Home Scandal and Gossip A new study confirms it’s too expensive to live in NYC.

A new study confirms it’s too expensive to live in NYC.

SHARE

Confirming the obvious.

A report released by the  Women’s Center for Education and Career Advancement has confirmed the obvious for us this morning. Yes living in NYC is an impossible proposition. Why? Let’s find out once and for all…

NY Times blog: The report, known as the Self-Sufficiency Standard for New York City, which is released every five years compares the amount of money a family needs to make ends meet with the federal poverty level, commonly used to determine whether families receive subsidized housing, food stamps and other supports.

It found that while median earnings for a family consisting of a single parent, a preschooler and a school-aged child rose by 16 percent since 2000, the amount needed to cover basic costs has risen between 20 and 42 percent, depending on the borough.

So taking out our calculator (which operates on solar energy and saves us a buck and 43 cents with tax) that means if adjusted median earnings rose 16 percent (while that of a writer’s like ours declined by an equally greater amount) and basic expenses rose 20 to 42 percent (ours expenses we bet rose more than that because our girlfriends threw us out forcing us to somehow come up money for rent…) the average New Yorker is in deep calamity (never mind the situation which we find ourselves in). Either way you cut it that’s a deficit of 4 to 26 percent, which even to the most optimistic individual residing in NY, that’s got to mean one thing- poverty is here to stay. Never mind impending annihilation for those of us still pursuing careers as artists…

For example, such a family living in Brooklyn now needs a $29.91 hourly wage to make ends meet, the report found — a 42-percent increase since 2000, driven primarily by housing costs.

$29.91 cents an hour to survive? And we were thinking settling for the $12 an hour plus tips delivering Domino’s pizza on our bikes. Of course that doesn’t include the added advantage of eating as much free Domino’s pizza as we desire which would mean our cumulative salary would rise to $13.12 an hour.

Ms. Reagon said the 2010 data should be used to “streamline” access to the services people need to survive in addition “to education, job training and jobs that provide a career ladder.”

Job training so that you too can eventually become an over educated under employed writer begging his mother to move back in any weekend now.

Data section
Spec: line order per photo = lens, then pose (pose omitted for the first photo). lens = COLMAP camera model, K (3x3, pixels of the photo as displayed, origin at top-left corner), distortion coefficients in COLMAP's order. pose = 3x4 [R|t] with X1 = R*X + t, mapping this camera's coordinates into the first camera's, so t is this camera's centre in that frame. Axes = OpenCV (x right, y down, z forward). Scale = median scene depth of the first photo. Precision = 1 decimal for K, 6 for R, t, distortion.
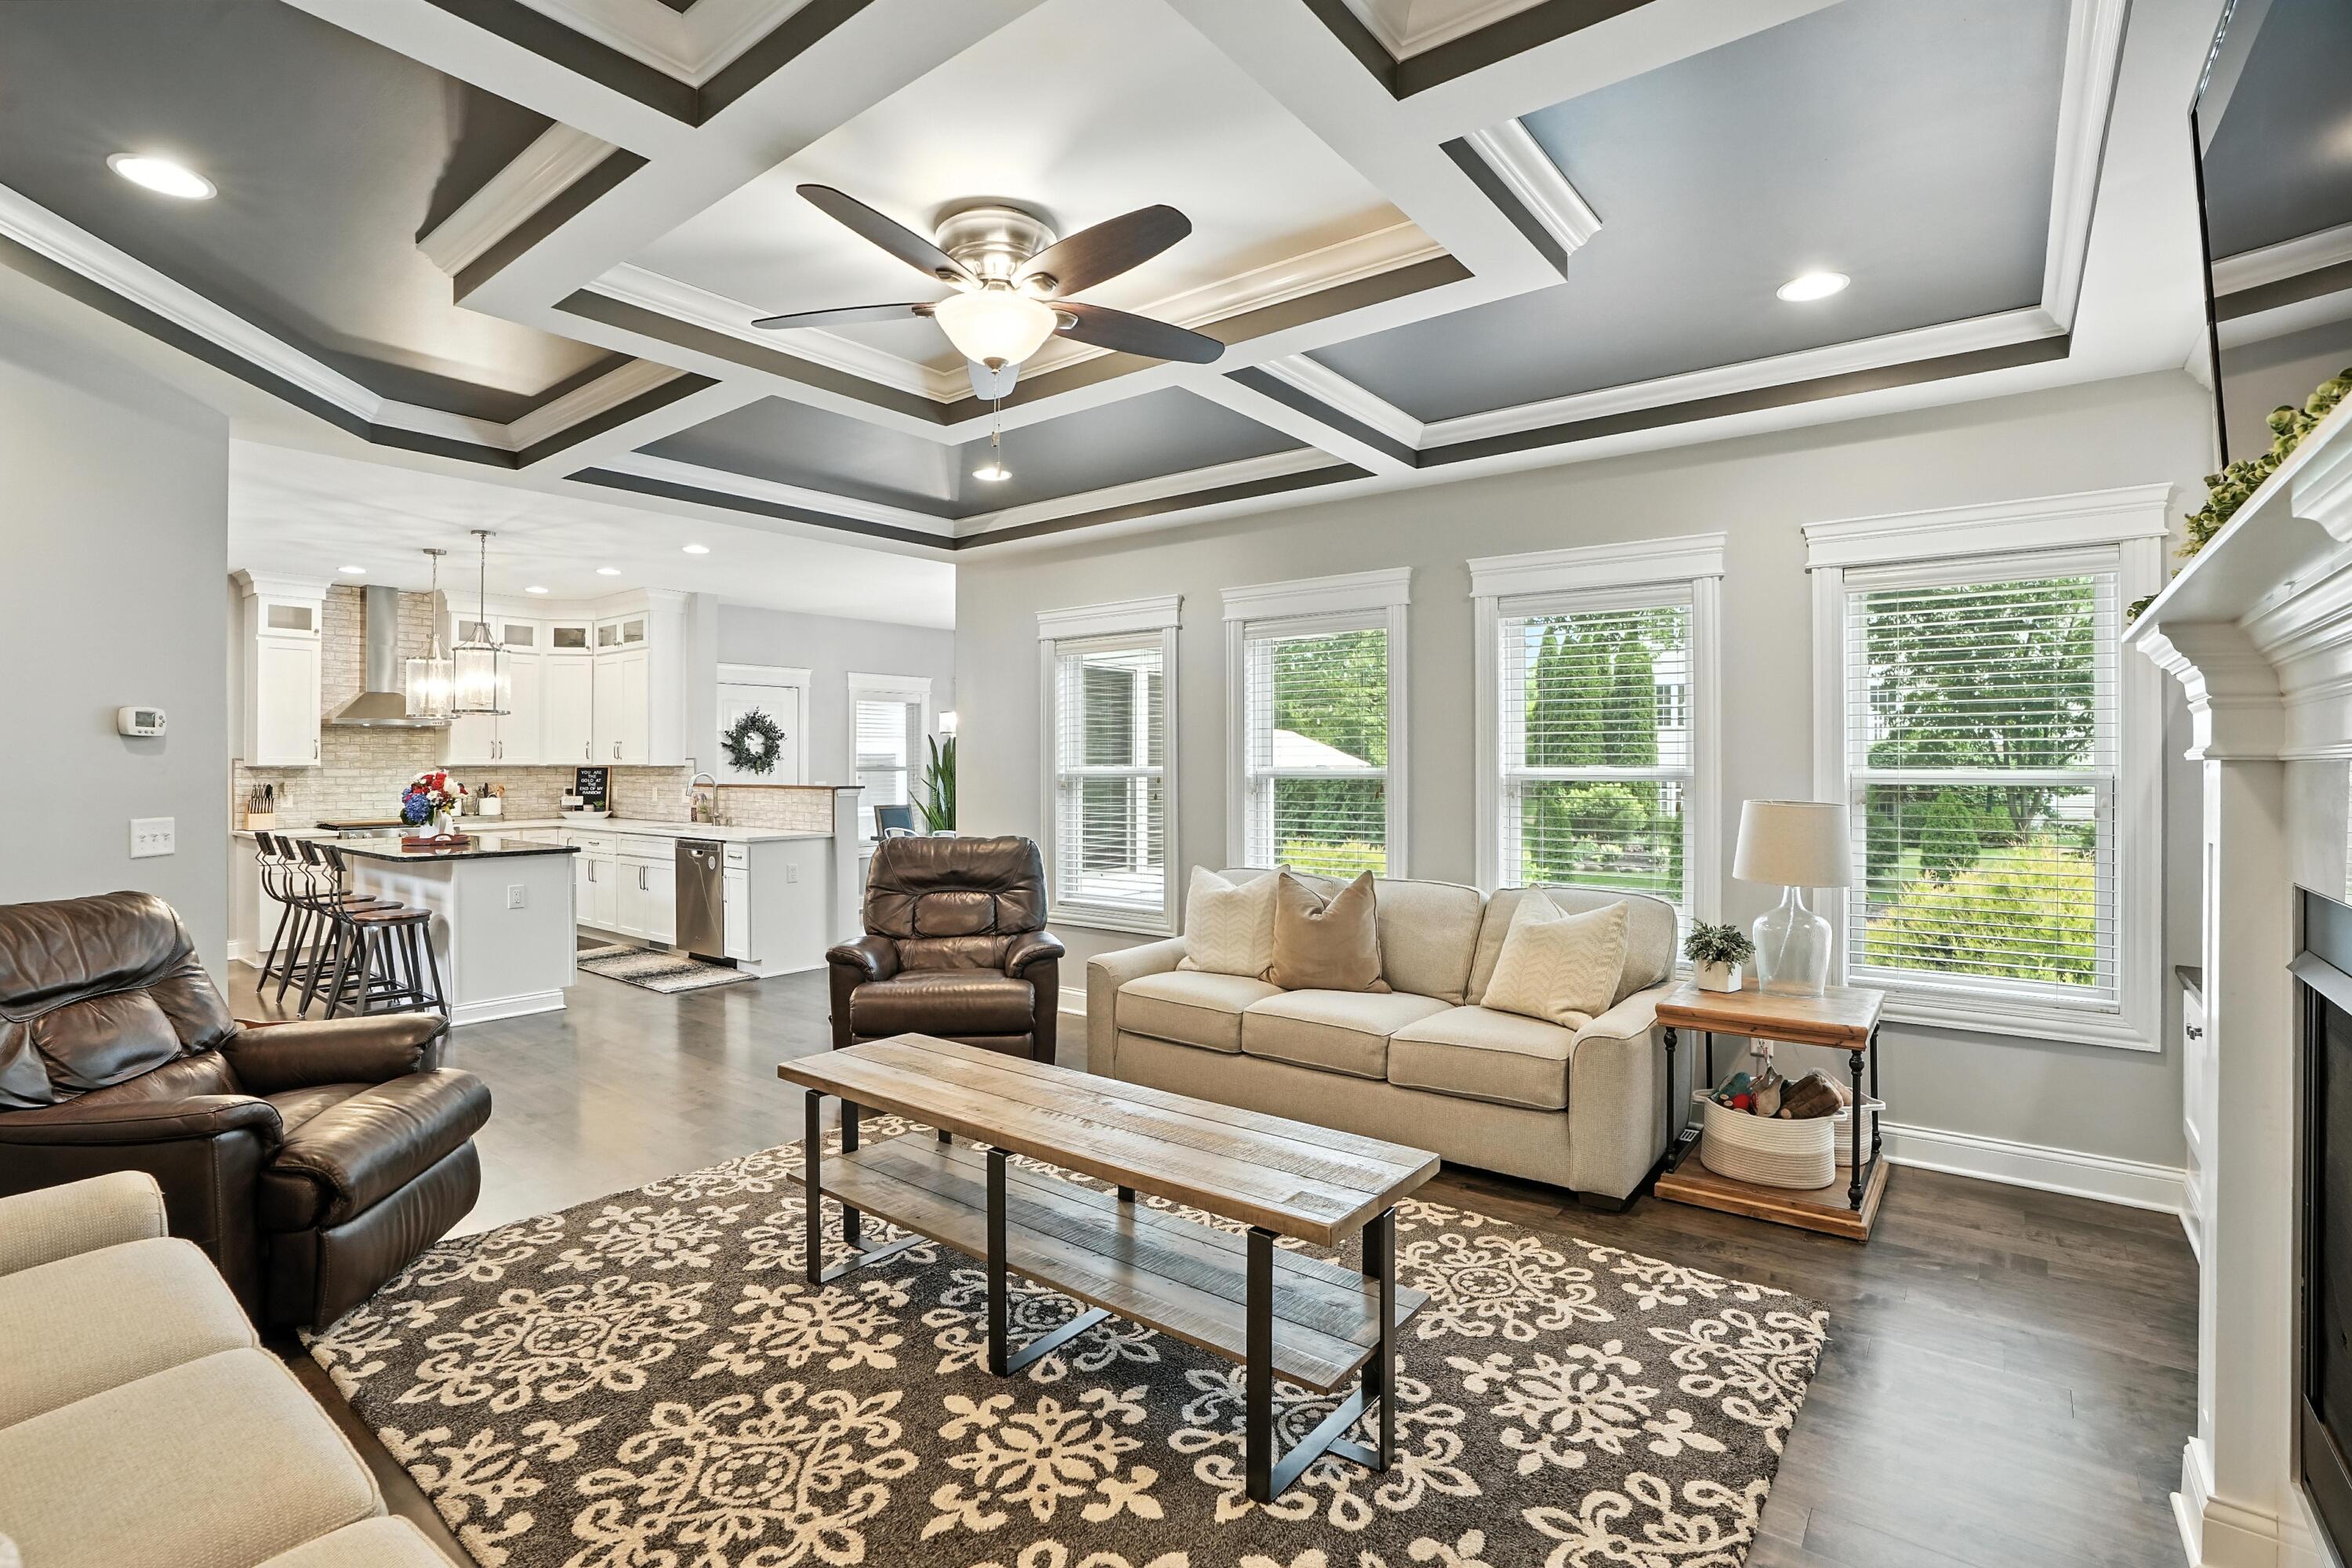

Prompt
List the members of the family that the report uses for its earnings figures in the New York City cost-of-living post.

Answer box
A single parent, a preschooler and a school-aged child.